Building Bolivia: constructing child-friendly cities

Building Bolivia: creating child-friendly cities

 

Experiencing the reality of children's lives in Bolivia can be very confronting. Many children in the most disadvantaged communities and rural villages attend school for only a few hours each day and spend much of their spare time helping to support their families by minding siblings, working in small family businesses or completing domestic chores inside or outside the home — and home is usually a small, cramped house with no privacy. When there is time for play, the environments the children go to are often polluted and unsafe, on unstable cliff faces at risk of land or mud slides.

This year, Karen Malone, Professor of Education in the School of Education, commenced project work to create much-needed child-friendly cities in this Latin American country. Karen's work aims to support UNICEF and local municipalities in designing research projects to explore children's experiences of growing up in some of the most challenging districts within the capital city of La Paz. The projects will use qualitative research techniques such as hands-on field workshops, which have not been done in this area before.

Around 40 per cent of Bolivia's population is under 18 years old. "This research is important because little or no research has been conducted in the country about the quality of children's lives nor has there been engagement with children about their own desires and dreams for the future," says Karen. "There is an enormous silence that the research can begin to fill.
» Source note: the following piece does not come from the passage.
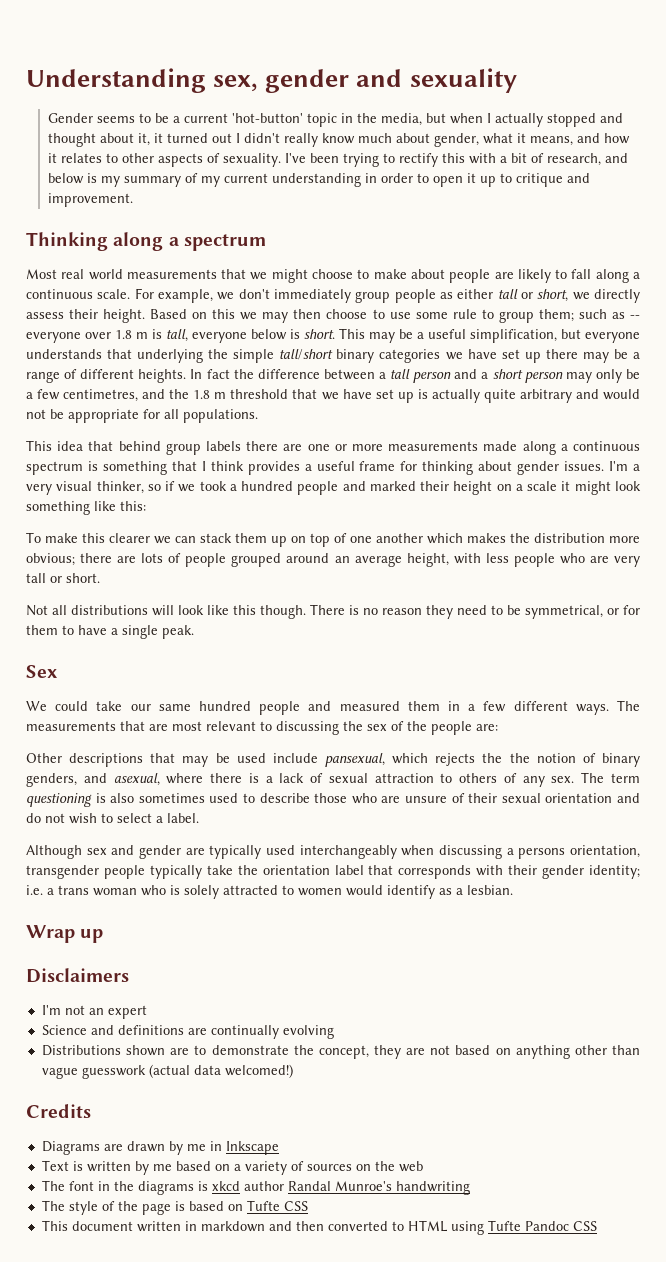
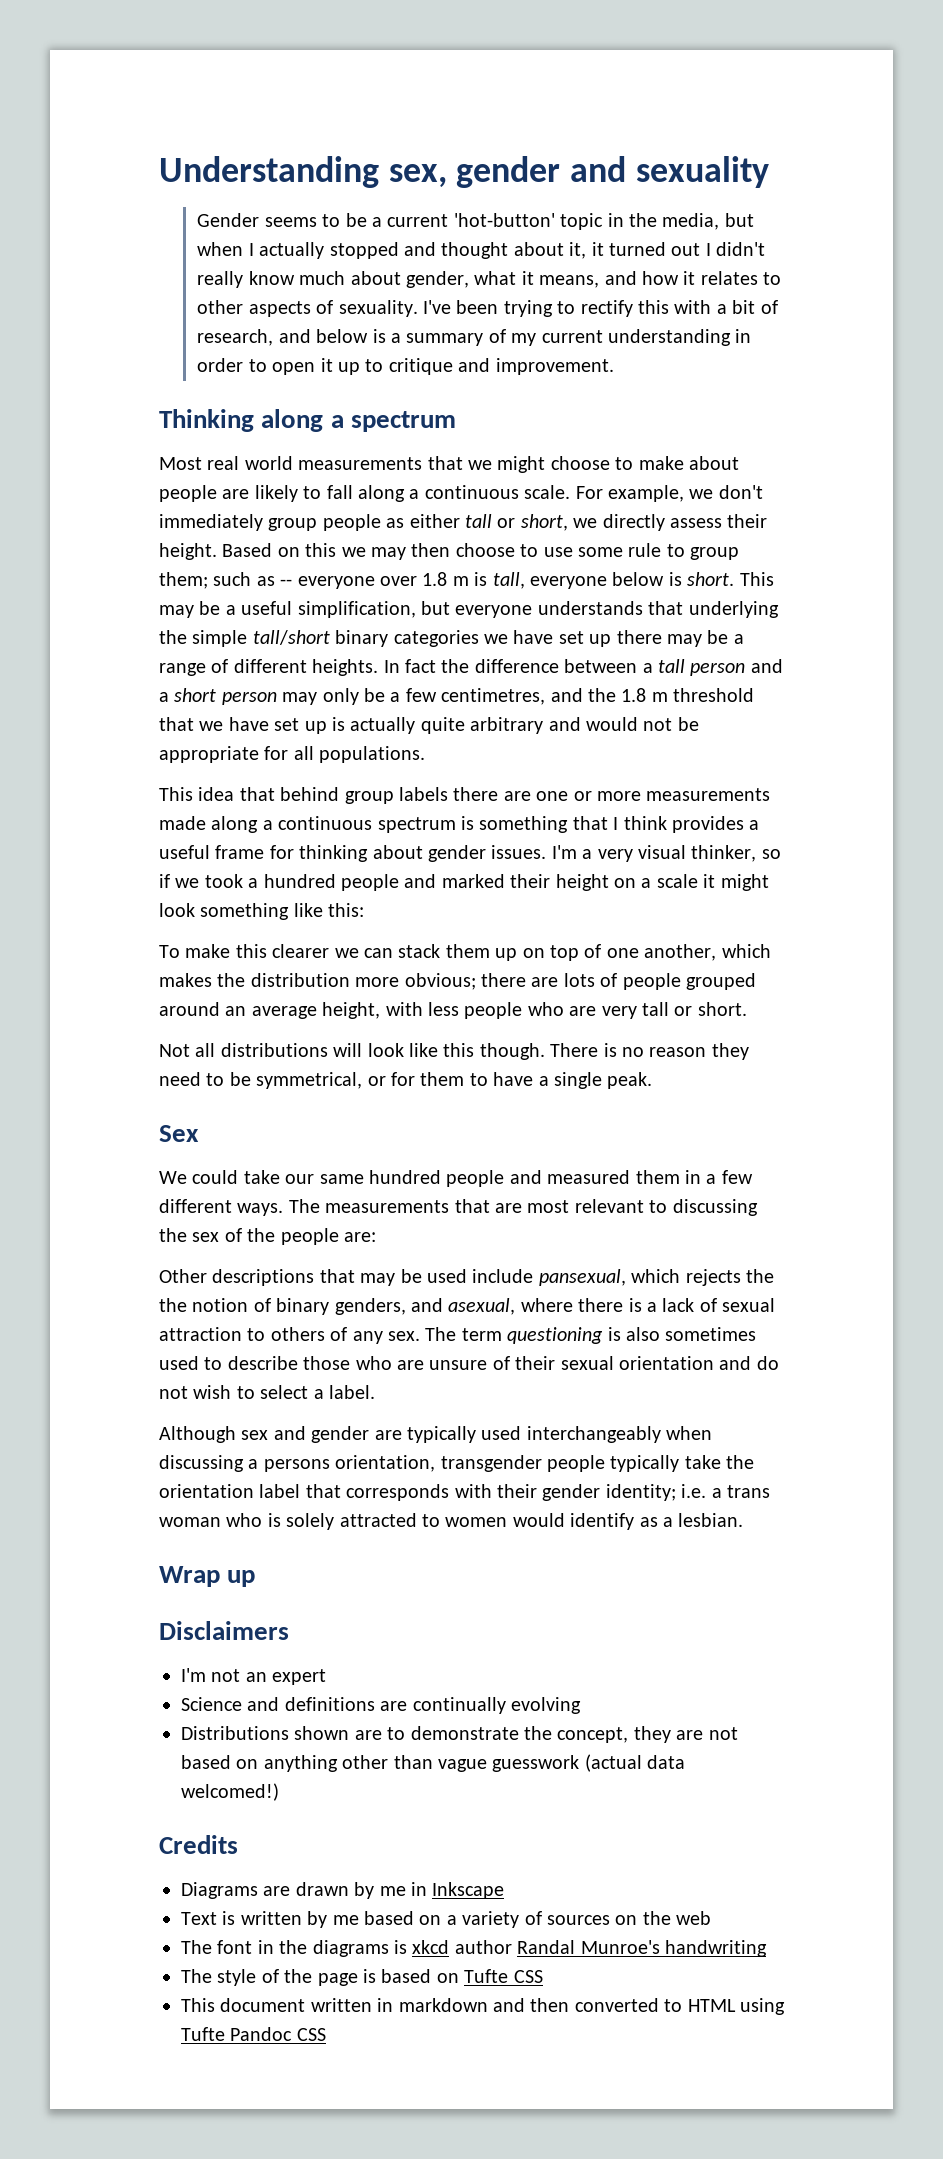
[101,176,121,187] my -> [390,333,401,343] a
[376,533,423,543] another -> [644,944,717,961] another,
Bolivia is one of the poorest yet culturally rich countries in Latin America and little or no research has been done with children and their families on how this is impacting their lives."

Once the information has been collected, it will be used to inform policy at the Municipal level and national level. "It will support policy makers to develop long and short action plans and strategies that provide the pathways to move forward to improve the lives of children and to implement key principles within the Convention on children's rights."
In providing the impetus to build child-friendly cities and communities, the project aims to improve the lives of children by recognising their rights and transforming their communities.